(What you will do): List all lines in the material below that contain "pixels".

(Records provided):
========================================================================

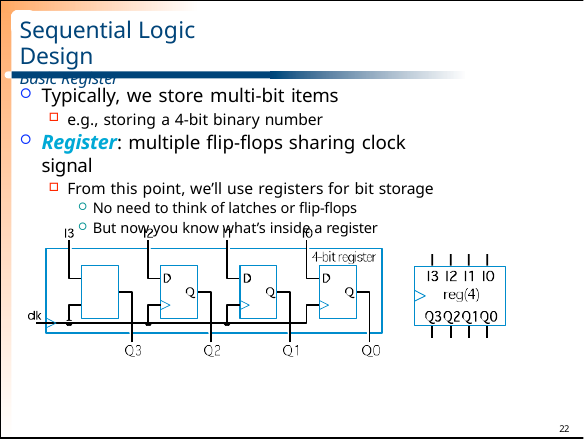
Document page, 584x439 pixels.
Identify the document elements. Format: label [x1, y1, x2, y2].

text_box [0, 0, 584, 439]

========================================================================

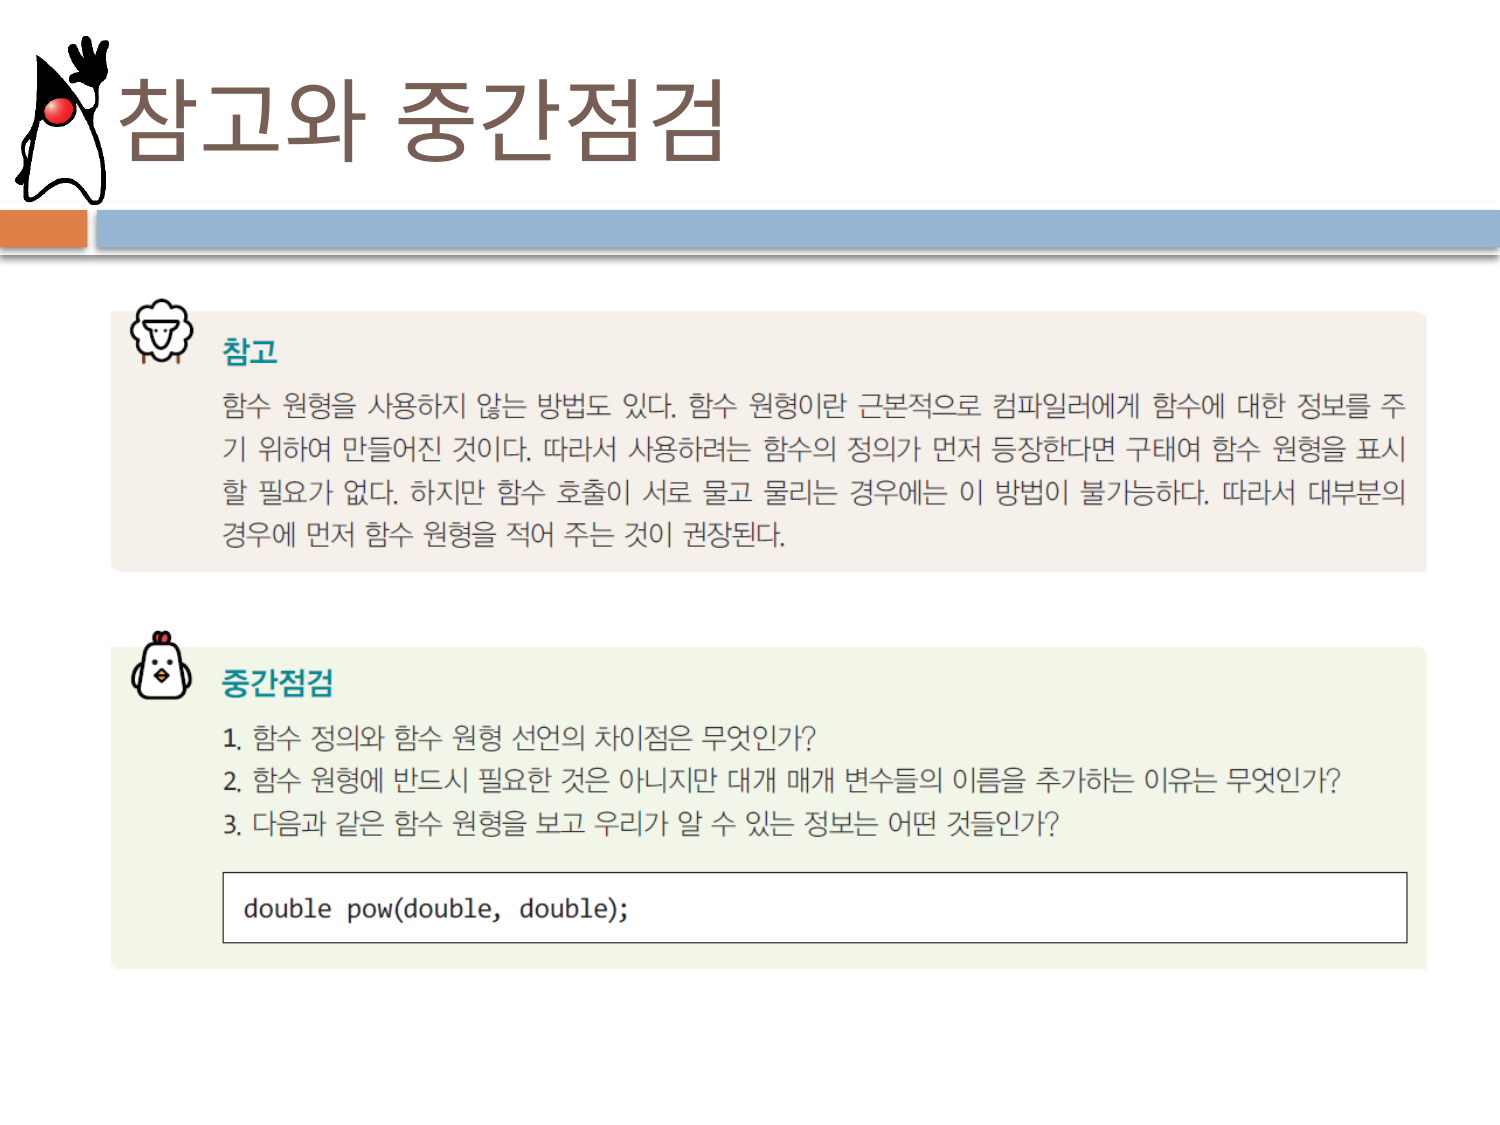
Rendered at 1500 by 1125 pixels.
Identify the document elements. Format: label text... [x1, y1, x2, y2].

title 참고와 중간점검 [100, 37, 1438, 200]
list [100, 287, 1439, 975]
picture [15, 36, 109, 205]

========================================================================

(Exercise result):
Document page, 584x439 pixels.
Rendered at 1500 by 1125 pixels.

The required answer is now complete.